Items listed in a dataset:
################

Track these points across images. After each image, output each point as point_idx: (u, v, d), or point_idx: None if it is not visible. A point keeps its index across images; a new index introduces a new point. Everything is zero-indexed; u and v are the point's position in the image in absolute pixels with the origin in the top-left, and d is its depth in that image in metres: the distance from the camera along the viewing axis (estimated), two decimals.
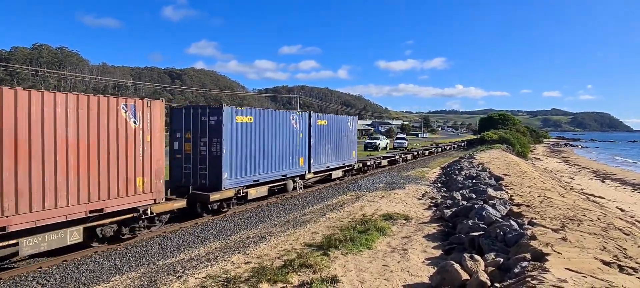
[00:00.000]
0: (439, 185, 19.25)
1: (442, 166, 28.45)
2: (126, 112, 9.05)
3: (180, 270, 7.52)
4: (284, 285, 6.51)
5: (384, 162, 27.16)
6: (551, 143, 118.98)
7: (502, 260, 6.43)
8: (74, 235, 8.19)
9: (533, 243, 6.76)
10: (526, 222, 8.84)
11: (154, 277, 7.30)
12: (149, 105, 9.60)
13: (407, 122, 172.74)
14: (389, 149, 47.44)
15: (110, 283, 7.31)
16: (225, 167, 12.02)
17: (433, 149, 44.04)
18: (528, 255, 6.22)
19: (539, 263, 5.77)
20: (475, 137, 79.04)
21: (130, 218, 9.35)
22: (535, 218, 9.13)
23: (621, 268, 5.74)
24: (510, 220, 8.90)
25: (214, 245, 9.55)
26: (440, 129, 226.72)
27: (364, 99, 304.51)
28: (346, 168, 20.49)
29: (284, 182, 15.06)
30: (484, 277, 5.66)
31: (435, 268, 6.73)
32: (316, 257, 7.63)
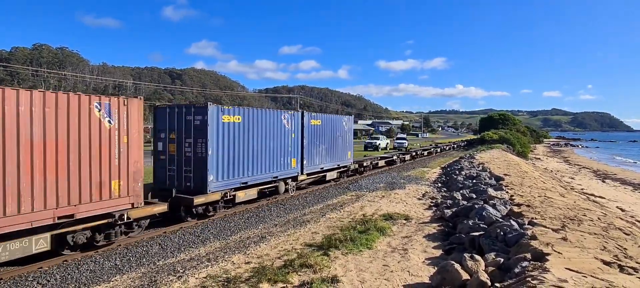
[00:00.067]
0: (440, 185, 19.25)
1: (443, 166, 28.45)
2: (100, 110, 8.46)
3: (181, 270, 7.52)
4: (285, 285, 6.51)
5: (381, 163, 26.49)
6: (551, 143, 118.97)
7: (502, 260, 6.43)
8: (41, 243, 7.61)
9: (533, 243, 6.76)
10: (526, 222, 8.84)
11: (155, 277, 7.30)
12: (125, 103, 9.01)
13: (407, 122, 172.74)
14: (389, 149, 47.42)
15: (111, 283, 7.31)
16: (211, 169, 11.50)
17: (432, 149, 43.50)
18: (528, 255, 6.22)
19: (539, 263, 5.77)
20: (475, 137, 79.07)
21: (105, 224, 8.76)
22: (536, 218, 9.13)
23: (621, 268, 5.74)
24: (511, 220, 8.90)
25: (214, 245, 9.55)
26: (440, 129, 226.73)
27: (364, 99, 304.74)
28: (341, 169, 20.03)
29: (275, 184, 14.52)
30: (484, 277, 5.66)
31: (436, 268, 6.73)
32: (316, 257, 7.64)
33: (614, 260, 6.07)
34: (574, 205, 12.77)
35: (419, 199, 15.18)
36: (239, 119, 12.51)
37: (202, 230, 10.79)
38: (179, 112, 11.85)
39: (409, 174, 23.04)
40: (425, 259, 7.96)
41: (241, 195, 12.72)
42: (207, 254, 8.71)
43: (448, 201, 13.63)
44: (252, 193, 13.27)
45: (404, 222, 11.24)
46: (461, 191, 14.93)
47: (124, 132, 8.95)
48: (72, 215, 8.03)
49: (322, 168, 17.92)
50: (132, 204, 9.21)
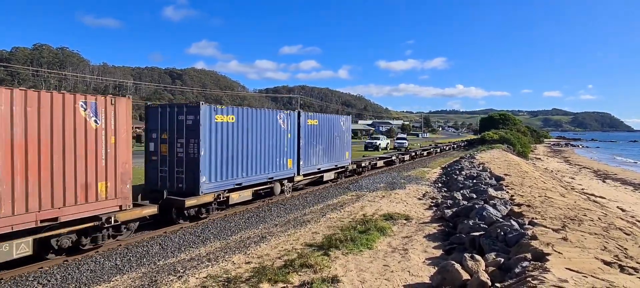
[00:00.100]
0: (440, 185, 19.24)
1: (443, 166, 28.44)
2: (86, 110, 8.19)
3: (181, 270, 7.52)
4: (285, 285, 6.51)
5: (380, 163, 26.10)
6: (552, 143, 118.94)
7: (502, 260, 6.43)
8: (22, 248, 7.35)
9: (534, 243, 6.76)
10: (527, 222, 8.84)
11: (155, 277, 7.30)
12: (113, 102, 8.74)
13: (407, 122, 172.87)
14: (390, 149, 47.44)
15: (111, 283, 7.31)
16: (204, 170, 11.26)
17: (432, 149, 43.07)
18: (529, 255, 6.22)
19: (539, 263, 5.77)
20: (475, 137, 79.07)
21: (91, 227, 8.49)
22: (536, 218, 9.12)
23: (622, 268, 5.74)
24: (511, 220, 8.89)
25: (214, 245, 9.56)
26: (440, 129, 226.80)
27: (364, 99, 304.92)
28: (339, 170, 19.75)
29: (270, 185, 14.24)
30: (484, 277, 5.66)
31: (436, 268, 6.73)
32: (317, 257, 7.64)
33: (615, 260, 6.07)
34: (574, 205, 12.77)
35: (420, 199, 15.17)
36: (232, 118, 12.27)
37: (203, 230, 10.80)
38: (171, 111, 11.62)
39: (409, 174, 23.04)
40: (426, 259, 7.96)
41: (235, 197, 12.47)
42: (207, 254, 8.71)
43: (448, 201, 13.63)
44: (247, 194, 13.00)
45: (405, 222, 11.24)
46: (461, 191, 14.93)
47: (111, 132, 8.71)
48: (56, 218, 7.78)
49: (319, 168, 17.66)
50: (120, 207, 8.97)
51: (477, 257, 6.42)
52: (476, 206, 10.67)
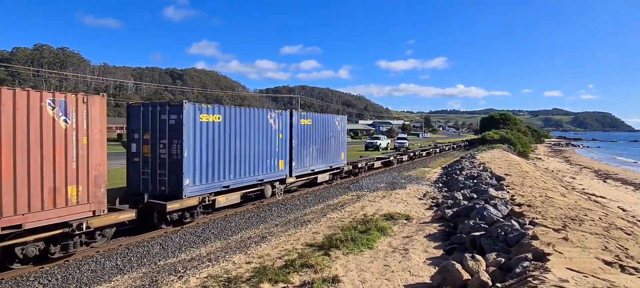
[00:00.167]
0: (440, 185, 19.24)
1: (443, 166, 28.43)
2: (54, 109, 7.63)
3: (182, 270, 7.53)
4: (285, 285, 6.51)
5: (378, 164, 25.46)
6: (552, 143, 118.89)
7: (503, 260, 6.42)
8: None
9: (534, 243, 6.76)
10: (527, 222, 8.83)
11: (156, 277, 7.31)
12: (85, 100, 8.14)
13: (408, 122, 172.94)
14: (390, 149, 47.44)
15: (112, 283, 7.32)
16: (187, 172, 10.72)
17: (431, 150, 42.32)
18: (529, 255, 6.22)
19: (540, 263, 5.76)
20: (476, 136, 79.01)
21: (61, 234, 7.90)
22: (537, 218, 9.12)
23: (623, 268, 5.74)
24: (512, 220, 8.89)
25: (215, 245, 9.56)
26: (441, 128, 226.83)
27: (365, 98, 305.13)
28: (334, 171, 19.24)
29: (260, 188, 13.74)
30: (485, 277, 5.66)
31: (437, 268, 6.73)
32: (317, 257, 7.64)
33: (615, 260, 6.06)
34: (575, 205, 12.76)
35: (420, 199, 15.17)
36: (219, 118, 11.76)
37: (203, 230, 10.80)
38: (153, 110, 11.07)
39: (410, 174, 23.04)
40: (426, 259, 7.96)
41: (222, 200, 11.95)
42: (208, 254, 8.72)
43: (449, 201, 13.62)
44: (234, 197, 12.48)
45: (405, 221, 11.24)
46: (462, 191, 14.93)
47: (83, 133, 8.14)
48: (19, 226, 7.26)
49: (313, 170, 17.15)
50: (94, 212, 8.36)
51: (478, 257, 6.42)
52: (477, 206, 10.66)
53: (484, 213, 9.69)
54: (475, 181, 17.67)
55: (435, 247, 8.75)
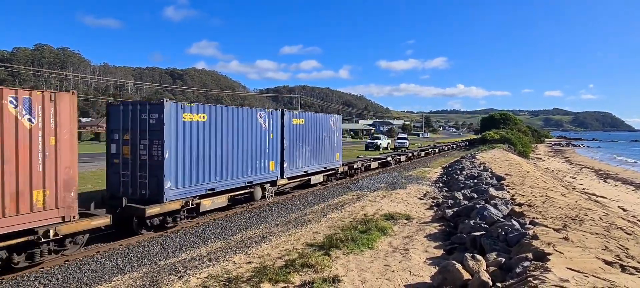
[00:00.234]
0: (441, 185, 19.24)
1: (444, 166, 28.43)
2: (16, 107, 7.10)
3: (182, 270, 7.53)
4: (286, 285, 6.51)
5: (374, 164, 24.94)
6: (553, 142, 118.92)
7: (503, 259, 6.42)
8: None
9: (535, 243, 6.76)
10: (528, 222, 8.83)
11: (156, 276, 7.31)
12: (52, 98, 7.56)
13: (408, 122, 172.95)
14: (391, 149, 47.45)
15: (112, 283, 7.32)
16: (169, 175, 10.21)
17: (430, 150, 41.80)
18: (530, 255, 6.22)
19: (540, 263, 5.76)
20: (476, 136, 79.05)
21: (25, 242, 7.34)
22: (537, 218, 9.12)
23: (623, 268, 5.74)
24: (512, 220, 8.89)
25: (215, 245, 9.57)
26: (441, 128, 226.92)
27: (365, 98, 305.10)
28: (329, 172, 18.79)
29: (250, 190, 13.28)
30: (485, 277, 5.66)
31: (437, 268, 6.73)
32: (318, 257, 7.64)
33: (616, 260, 6.06)
34: (575, 204, 12.76)
35: (420, 199, 15.17)
36: (204, 117, 11.27)
37: (204, 230, 10.81)
38: (134, 110, 10.57)
39: (410, 174, 23.04)
40: (427, 259, 7.96)
41: (207, 204, 11.42)
42: (208, 254, 8.72)
43: (449, 201, 13.62)
44: (221, 200, 11.99)
45: (405, 221, 11.24)
46: (462, 191, 14.93)
47: (50, 133, 7.58)
48: None
49: (306, 171, 16.70)
50: (63, 218, 7.79)
51: (478, 256, 6.42)
52: (477, 206, 10.67)
53: (485, 213, 9.69)
54: (475, 181, 17.67)
55: (435, 247, 8.75)
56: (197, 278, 7.01)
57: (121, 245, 9.33)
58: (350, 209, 13.01)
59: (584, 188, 25.75)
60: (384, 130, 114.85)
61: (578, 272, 5.36)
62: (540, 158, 57.09)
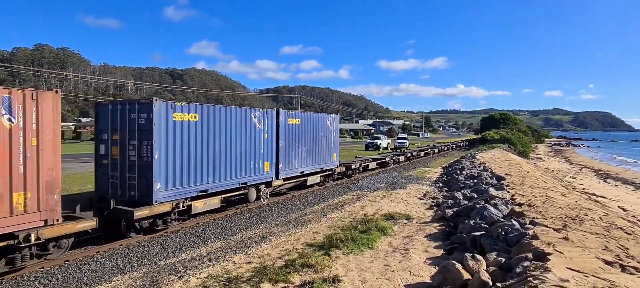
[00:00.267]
0: (441, 184, 19.25)
1: (444, 166, 28.43)
2: None
3: (182, 270, 7.53)
4: (286, 285, 6.51)
5: (373, 165, 24.71)
6: (553, 142, 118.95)
7: (503, 259, 6.42)
8: None
9: (535, 242, 6.76)
10: (528, 222, 8.84)
11: (156, 277, 7.31)
12: (34, 97, 7.26)
13: (408, 122, 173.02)
14: (391, 149, 47.45)
15: (112, 283, 7.32)
16: (158, 176, 9.95)
17: (429, 150, 41.42)
18: (530, 255, 6.22)
19: (540, 263, 5.76)
20: (476, 136, 79.05)
21: (4, 246, 7.07)
22: (537, 218, 9.12)
23: (623, 268, 5.74)
24: (512, 220, 8.89)
25: (215, 245, 9.57)
26: (441, 128, 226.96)
27: (365, 98, 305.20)
28: (326, 173, 18.54)
29: (244, 191, 13.00)
30: (485, 277, 5.66)
31: (437, 268, 6.73)
32: (317, 257, 7.64)
33: (616, 260, 6.06)
34: (575, 204, 12.76)
35: (420, 199, 15.17)
36: (195, 117, 11.02)
37: (204, 230, 10.81)
38: (122, 109, 10.30)
39: (410, 174, 23.04)
40: (427, 259, 7.96)
41: (199, 205, 11.17)
42: (208, 254, 8.72)
43: (449, 201, 13.62)
44: (214, 202, 11.73)
45: (405, 221, 11.24)
46: (462, 191, 14.93)
47: (31, 133, 7.26)
48: None
49: (302, 172, 16.42)
50: (45, 221, 7.51)
51: (478, 256, 6.42)
52: (477, 206, 10.67)
53: (485, 213, 9.69)
54: (475, 181, 17.67)
55: (435, 247, 8.75)
56: (197, 278, 7.01)
57: (121, 245, 9.33)
58: (350, 209, 13.02)
59: (584, 188, 25.75)
60: (384, 130, 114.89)
61: (578, 271, 5.36)
62: (540, 158, 57.10)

################

Begin at the first line of the records. Print every line through the one containing "32: (316, 257, 7.63)" exactly, but skip the pictures.

Track these points across images. After each image, output each point as point_idx: (u, v, d), or point_idx: None if it is not visible. A point keeps its index across images; a new index introduces a new point. Everything is zero-indexed; u and v are the point's position in the image in absolute pixels with the origin in the top-left, and d is its depth in that image in metres: the distance from the camera along the viewing axis (estimated), two decimals.
[00:00.000]
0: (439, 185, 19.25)
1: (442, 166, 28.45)
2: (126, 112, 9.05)
3: (180, 270, 7.52)
4: (284, 285, 6.51)
5: (384, 162, 27.16)
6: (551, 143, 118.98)
7: (502, 260, 6.43)
8: (74, 235, 8.19)
9: (533, 243, 6.76)
10: (526, 222, 8.84)
11: (154, 277, 7.30)
12: (149, 105, 9.60)
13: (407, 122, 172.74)
14: (389, 149, 47.44)
15: (110, 283, 7.31)
16: (225, 167, 12.02)
17: (433, 149, 44.04)
18: (528, 255, 6.22)
19: (539, 263, 5.77)
20: (475, 137, 79.04)
21: (130, 218, 9.35)
22: (535, 218, 9.13)
23: (621, 268, 5.74)
24: (510, 220, 8.90)
25: (214, 245, 9.55)
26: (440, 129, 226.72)
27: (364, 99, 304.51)
28: (346, 168, 20.49)
29: (284, 182, 15.06)
30: (484, 277, 5.66)
31: (435, 268, 6.73)
32: (316, 257, 7.63)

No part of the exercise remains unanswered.